We had been coming to No-Pi-Ming for as long as we could remember to picnic on the scr
eened-in-porch of the property’s rustic cabin. Without electricity or running water and just a few bare bunk beds and basic furnishings, we felt as adventuresome as Goldilocks visiting the cabin of the Three Bears.
That part we liked. To actually sit in a boat and fish all day was another story. My younger brothers David and Tom were probably more enthusiastic than Nancy and I were, and our little sister Mary could happily amuse herself wherever she was. I’m sure our mother was ecstatic; another accomplished goal to check off her list.
Elmer’s mindset was anyone’s guess. A man of few words, he nevertheless greeted our fishing party with a warm smile and set to the task at hand. For the first shift, my mother assigned Nancy and me to one of the ribbed wooden boats with Elmer while she and Mary and the boys piled into the other boat.
With not much room to spare, we all gingerly climbed into our vessels and paddled out to different sections of the small lake.
Stuck with two surly teenage girls clad in the unlikely fishing attire of modest two-piece swimsuits, Elmer concentrated on patiently threading our hooks with worms, setting the red-and-white bobbers, and waiting for the fish to bite.
And wait we did. Occasionally, our bobbers bobbed, but when hoisted out of the water, only the small remains of a mangled worm hung from the hook. The thought of out-of-control barbed lures flinging about his head must have caused Elmer to nix any casting lessons early on.

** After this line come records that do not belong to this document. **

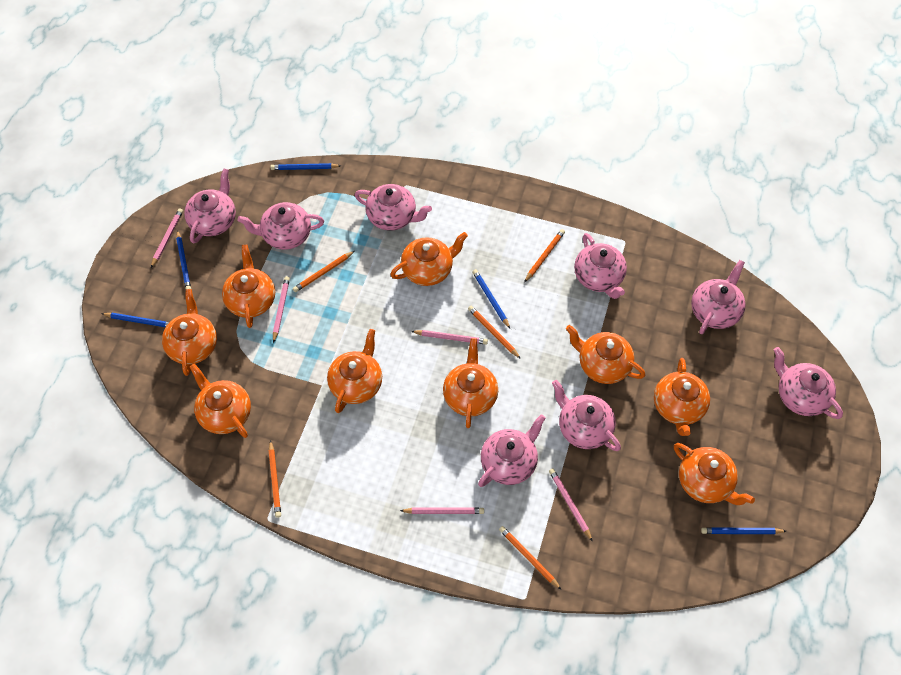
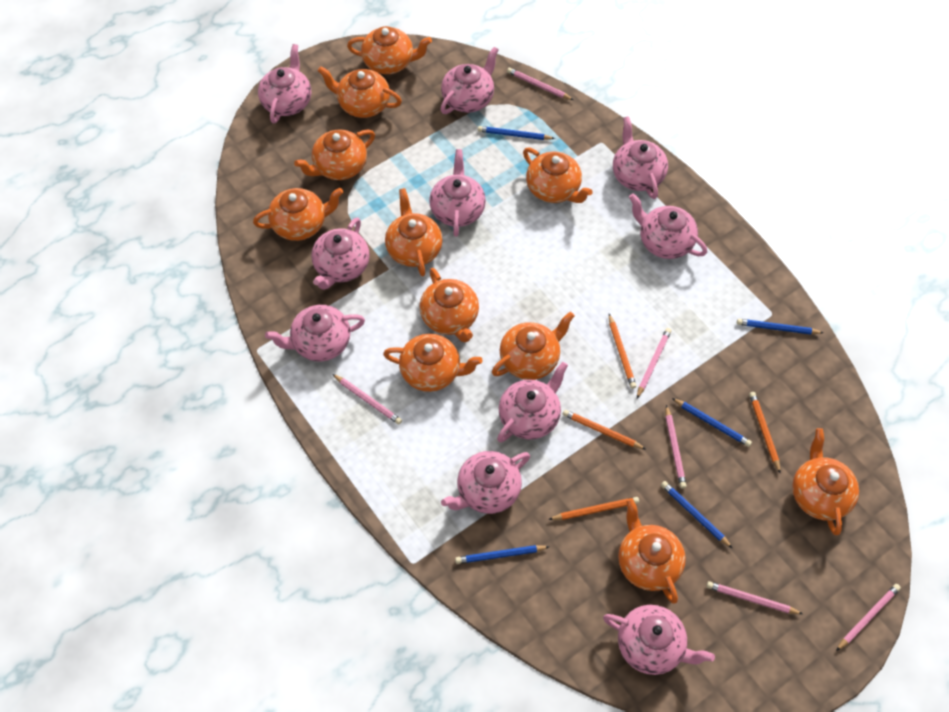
orange pencil: 5 -> 4
orange teapot: 9 -> 11
pink pencil: 5 -> 6
pink teapot: 8 -> 10

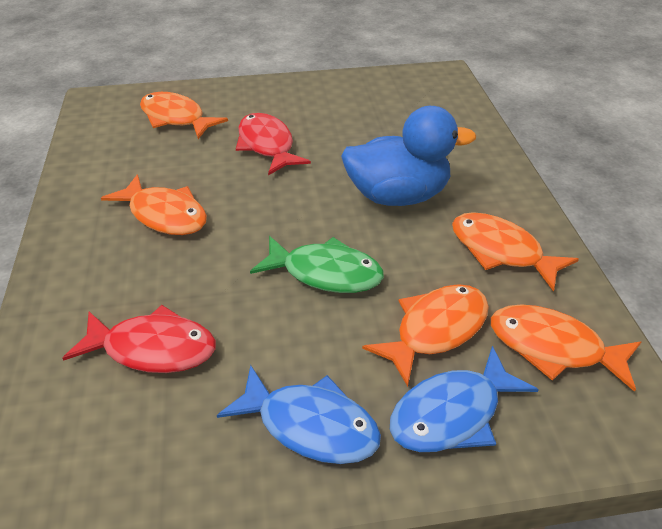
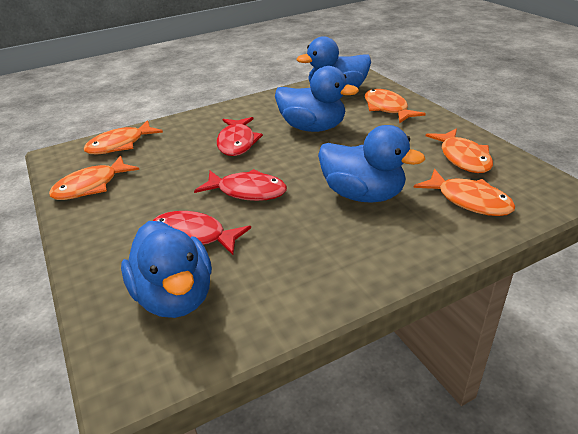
blue duck: 1 -> 4
blue fish: 2 -> 0
green fish: 1 -> 0
red fish: 2 -> 3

Sensing our lack of interest (he’d have to be blind to miss it), Elmer unwearyingly rethreaded our hooks (my sister and I definitely did not want to stab a gooey worm and get blood and guts on our hands), and the process repeated itself over the course of several hours.

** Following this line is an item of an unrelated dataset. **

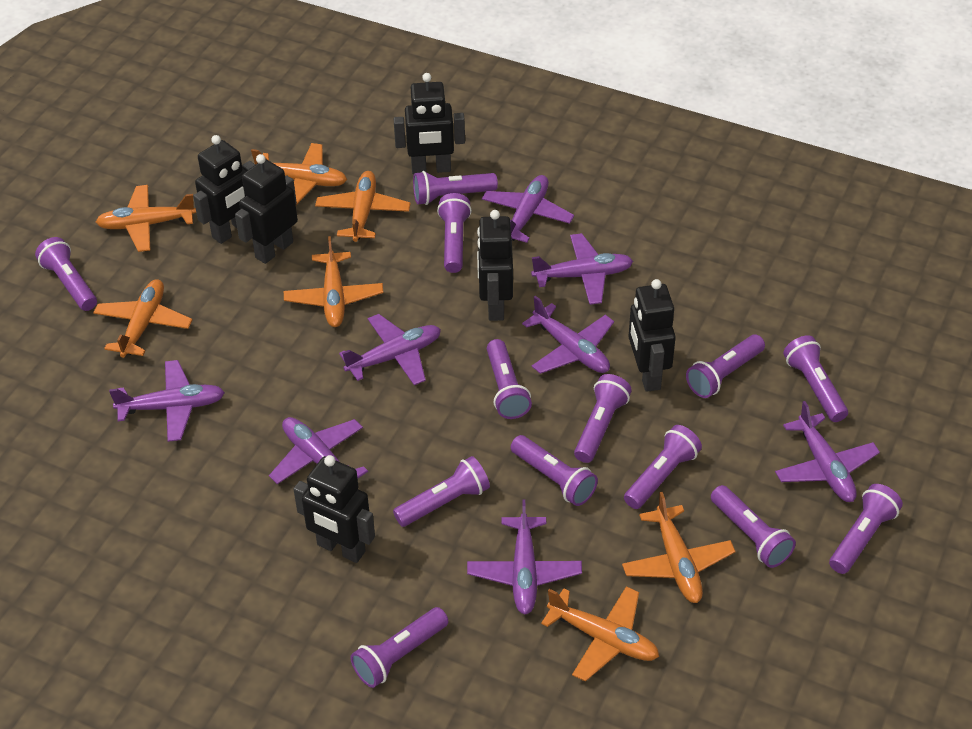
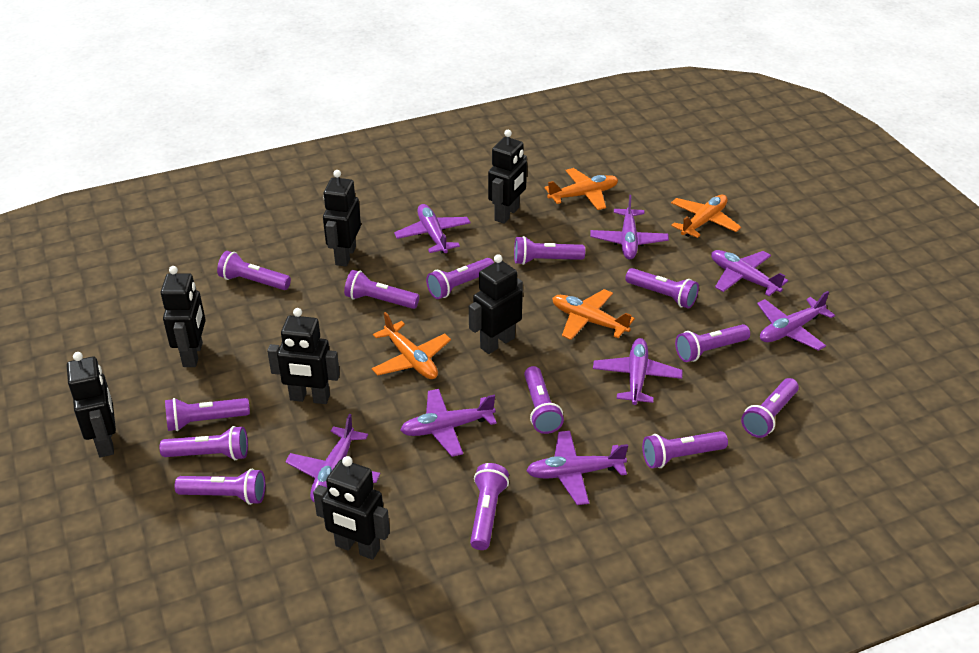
black robot: 6 -> 7
orange plane: 7 -> 4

No one spoke. As I mentioned, Elmer was a man of few words, and our mother had already warned us that noise scared away the fish. So Nancy and I, martyrs that we were, sat in stoic, stony silence. I can’t remember having more fun.
In the meantime, our mother’s boat was having more luck. A whoop and a holler and a flurry of movement indicated they had a fish on the line. We watched the commotion from our side of the lake as they pulled in one nice-sized bass after another.